The American and Canadian teams had their first practice on Monday, but attention was already turning to Saturday’s mouth-watering clash between the United States and Russia.
That game will bring back memories of the “miracle on ice” at Lake Placid in 1980 when a US team made up of amateur and college players, stunned the dominant Soviets, who had won five of the previous six Olympic titles.
Russian President Vladimir Putin, who has staked his personal and political prestige on staging a successful Games, would dearly love a home victory in that game.
The Sochi Games have cost an estimated $51 billion, the most expensive Olympics ever, although that figure has been questioned and would anyway include long term infrastructure projects in the region.
The buildup to the Games was overshadowed by threats of militant violence, an international outcry over a contentious “anti-gay propaganda” law and allegations of widespread corruption and profligacy.
Once they got underway that hostility quickly evaporated, although a militant Islamist group urged followers to pray for an earthquake in Sochi during the Olympics to avenge Muslims who died there fighting “Russian infidels.”
The appeal was made by a local branch of the Caucasus Emirate, a group which is waging an insurgency for an Islamist state in Russia’s North Caucasus and which called on supporters last year to attack the Games.

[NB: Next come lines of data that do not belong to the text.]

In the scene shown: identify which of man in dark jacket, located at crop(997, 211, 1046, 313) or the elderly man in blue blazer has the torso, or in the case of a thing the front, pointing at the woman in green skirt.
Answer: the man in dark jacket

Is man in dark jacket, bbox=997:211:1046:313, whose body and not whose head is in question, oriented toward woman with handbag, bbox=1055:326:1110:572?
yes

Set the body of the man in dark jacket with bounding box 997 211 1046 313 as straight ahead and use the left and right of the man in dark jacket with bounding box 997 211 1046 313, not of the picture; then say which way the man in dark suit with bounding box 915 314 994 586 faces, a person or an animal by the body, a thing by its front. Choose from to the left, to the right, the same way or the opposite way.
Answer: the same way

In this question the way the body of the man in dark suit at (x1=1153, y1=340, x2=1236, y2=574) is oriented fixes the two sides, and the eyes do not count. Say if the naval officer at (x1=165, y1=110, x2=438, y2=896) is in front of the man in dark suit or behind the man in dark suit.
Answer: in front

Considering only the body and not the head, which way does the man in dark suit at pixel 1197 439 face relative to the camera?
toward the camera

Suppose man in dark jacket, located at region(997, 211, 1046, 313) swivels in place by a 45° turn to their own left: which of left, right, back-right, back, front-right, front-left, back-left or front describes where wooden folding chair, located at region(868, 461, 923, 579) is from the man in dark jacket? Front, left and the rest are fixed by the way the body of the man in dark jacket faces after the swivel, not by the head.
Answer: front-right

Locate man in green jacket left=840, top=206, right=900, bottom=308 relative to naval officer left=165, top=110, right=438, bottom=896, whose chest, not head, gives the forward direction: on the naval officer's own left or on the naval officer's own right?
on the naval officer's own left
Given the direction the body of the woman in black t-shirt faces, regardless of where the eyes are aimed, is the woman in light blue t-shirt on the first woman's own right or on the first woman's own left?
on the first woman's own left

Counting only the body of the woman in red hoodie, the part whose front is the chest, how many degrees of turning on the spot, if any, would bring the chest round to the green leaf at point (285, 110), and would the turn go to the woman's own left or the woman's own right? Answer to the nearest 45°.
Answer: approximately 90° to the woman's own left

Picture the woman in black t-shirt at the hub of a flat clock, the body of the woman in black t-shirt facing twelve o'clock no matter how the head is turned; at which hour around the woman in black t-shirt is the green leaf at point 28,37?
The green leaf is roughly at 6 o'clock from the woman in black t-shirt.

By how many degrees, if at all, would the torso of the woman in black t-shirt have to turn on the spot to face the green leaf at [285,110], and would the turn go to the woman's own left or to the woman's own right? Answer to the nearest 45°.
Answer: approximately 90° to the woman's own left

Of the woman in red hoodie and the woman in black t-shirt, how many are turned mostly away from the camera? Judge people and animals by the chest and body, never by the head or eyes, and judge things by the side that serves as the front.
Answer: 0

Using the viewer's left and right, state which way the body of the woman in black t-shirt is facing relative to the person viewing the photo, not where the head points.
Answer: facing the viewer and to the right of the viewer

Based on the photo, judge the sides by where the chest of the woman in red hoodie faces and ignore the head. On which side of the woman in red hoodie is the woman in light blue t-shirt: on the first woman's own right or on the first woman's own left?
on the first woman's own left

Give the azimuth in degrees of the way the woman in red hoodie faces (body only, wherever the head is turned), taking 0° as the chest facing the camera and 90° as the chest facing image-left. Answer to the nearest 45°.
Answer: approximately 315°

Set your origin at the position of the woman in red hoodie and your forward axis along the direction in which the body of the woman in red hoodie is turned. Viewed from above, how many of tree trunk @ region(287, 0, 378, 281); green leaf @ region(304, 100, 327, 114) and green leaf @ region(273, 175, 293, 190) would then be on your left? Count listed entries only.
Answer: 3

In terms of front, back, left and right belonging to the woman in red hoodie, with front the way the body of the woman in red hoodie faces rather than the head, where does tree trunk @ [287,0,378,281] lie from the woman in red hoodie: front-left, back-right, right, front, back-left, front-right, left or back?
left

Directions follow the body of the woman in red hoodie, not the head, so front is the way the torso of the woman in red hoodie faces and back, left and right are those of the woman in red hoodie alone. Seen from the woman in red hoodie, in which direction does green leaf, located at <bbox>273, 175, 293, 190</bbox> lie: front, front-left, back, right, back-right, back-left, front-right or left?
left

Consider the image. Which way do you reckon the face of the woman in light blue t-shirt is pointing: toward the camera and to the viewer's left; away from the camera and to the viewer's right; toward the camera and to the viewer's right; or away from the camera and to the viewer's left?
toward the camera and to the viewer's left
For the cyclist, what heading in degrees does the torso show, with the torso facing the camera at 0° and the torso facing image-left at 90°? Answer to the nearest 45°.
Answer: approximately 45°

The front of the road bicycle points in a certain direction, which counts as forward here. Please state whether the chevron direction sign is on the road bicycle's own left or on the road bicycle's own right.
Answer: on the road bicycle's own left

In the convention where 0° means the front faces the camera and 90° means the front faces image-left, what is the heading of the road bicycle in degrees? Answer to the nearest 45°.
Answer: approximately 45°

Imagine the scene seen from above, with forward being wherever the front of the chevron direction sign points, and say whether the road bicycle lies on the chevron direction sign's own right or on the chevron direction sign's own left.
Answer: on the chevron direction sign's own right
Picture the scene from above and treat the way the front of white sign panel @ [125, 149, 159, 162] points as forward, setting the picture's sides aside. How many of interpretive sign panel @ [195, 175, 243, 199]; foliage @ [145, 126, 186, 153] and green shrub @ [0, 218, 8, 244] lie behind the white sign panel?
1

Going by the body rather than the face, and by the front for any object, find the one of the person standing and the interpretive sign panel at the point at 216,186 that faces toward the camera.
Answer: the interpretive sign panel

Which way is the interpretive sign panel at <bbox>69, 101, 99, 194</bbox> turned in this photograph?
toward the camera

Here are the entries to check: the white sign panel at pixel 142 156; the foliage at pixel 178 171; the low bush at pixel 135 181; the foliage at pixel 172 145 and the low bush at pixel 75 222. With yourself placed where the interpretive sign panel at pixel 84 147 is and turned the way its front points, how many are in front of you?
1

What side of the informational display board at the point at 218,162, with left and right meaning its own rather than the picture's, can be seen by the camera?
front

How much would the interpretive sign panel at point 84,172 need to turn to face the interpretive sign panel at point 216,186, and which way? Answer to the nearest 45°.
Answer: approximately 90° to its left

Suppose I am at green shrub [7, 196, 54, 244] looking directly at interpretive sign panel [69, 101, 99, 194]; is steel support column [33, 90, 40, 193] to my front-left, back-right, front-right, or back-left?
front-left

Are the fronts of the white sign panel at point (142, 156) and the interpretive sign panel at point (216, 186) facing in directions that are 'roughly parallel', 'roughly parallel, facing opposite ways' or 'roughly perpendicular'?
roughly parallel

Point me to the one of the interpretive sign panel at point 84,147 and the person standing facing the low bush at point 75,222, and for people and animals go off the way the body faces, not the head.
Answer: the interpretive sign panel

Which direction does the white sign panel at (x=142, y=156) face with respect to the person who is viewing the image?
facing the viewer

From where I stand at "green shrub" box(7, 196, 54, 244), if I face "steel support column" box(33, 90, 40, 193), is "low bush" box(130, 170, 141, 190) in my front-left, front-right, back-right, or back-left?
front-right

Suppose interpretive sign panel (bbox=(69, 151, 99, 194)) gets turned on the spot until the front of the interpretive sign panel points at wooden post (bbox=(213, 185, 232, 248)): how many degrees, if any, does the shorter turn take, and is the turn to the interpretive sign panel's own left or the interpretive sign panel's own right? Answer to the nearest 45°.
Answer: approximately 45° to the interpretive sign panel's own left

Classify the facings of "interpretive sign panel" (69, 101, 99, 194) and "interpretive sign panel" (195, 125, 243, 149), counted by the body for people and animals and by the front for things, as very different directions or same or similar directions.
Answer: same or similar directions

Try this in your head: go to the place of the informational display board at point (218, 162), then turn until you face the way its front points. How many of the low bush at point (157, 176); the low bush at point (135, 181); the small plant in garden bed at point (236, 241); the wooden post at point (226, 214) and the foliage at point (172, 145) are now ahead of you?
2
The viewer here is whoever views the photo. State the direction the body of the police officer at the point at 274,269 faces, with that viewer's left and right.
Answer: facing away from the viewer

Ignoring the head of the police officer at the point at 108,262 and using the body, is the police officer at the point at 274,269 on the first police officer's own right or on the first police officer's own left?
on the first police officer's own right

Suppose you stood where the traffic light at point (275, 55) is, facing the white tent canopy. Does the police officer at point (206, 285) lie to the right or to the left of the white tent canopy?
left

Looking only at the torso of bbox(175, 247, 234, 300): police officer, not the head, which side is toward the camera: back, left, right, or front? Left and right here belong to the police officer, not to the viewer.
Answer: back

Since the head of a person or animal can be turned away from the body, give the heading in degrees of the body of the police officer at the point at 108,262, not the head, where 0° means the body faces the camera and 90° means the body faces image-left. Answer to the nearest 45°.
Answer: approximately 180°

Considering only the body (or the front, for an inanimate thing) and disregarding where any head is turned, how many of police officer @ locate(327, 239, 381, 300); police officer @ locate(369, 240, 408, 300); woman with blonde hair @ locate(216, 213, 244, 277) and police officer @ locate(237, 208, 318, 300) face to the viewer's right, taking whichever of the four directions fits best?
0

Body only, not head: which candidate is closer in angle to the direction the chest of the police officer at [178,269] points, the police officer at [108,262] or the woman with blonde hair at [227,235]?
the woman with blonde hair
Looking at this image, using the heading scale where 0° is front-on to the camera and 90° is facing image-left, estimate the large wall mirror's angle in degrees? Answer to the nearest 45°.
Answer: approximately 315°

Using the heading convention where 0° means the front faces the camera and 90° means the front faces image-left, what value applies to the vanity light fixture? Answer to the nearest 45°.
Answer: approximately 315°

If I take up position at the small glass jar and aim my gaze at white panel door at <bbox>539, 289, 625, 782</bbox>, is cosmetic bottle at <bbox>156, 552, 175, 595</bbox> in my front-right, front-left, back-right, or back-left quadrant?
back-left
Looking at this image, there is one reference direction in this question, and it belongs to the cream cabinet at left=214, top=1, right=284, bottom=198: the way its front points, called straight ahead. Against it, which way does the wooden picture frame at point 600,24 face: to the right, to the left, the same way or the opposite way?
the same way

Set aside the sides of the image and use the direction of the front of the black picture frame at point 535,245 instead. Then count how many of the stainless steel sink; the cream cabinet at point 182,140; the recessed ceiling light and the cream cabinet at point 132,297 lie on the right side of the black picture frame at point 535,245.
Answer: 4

“We know how the Russian infidels — those who we have been fighting for centuries in the Caucasus — have become arrogant and decided to hold the Satanic Games on the ground of the companions who brought Islam,” said the appeal.
“May Allah give the infidels in Sochi the last earthquake of their lives,” it said.
On a more positive note, the International Olympic Committee lifted a ban on the Indian Olympic Association, which was suspended when a corruption-tainted official was voted in as secretary general in 2012.
The decision switches on a multi-million-dollar pipeline of funds and stokes the giant nation’s sporting ambitions, after chronically under-achieving on every field of play bar the cricket pitch.
It also means that the three Indian athletes in Sochi who marched under the Olympic banner in the opening ceremony will carry their own flag at the closing event.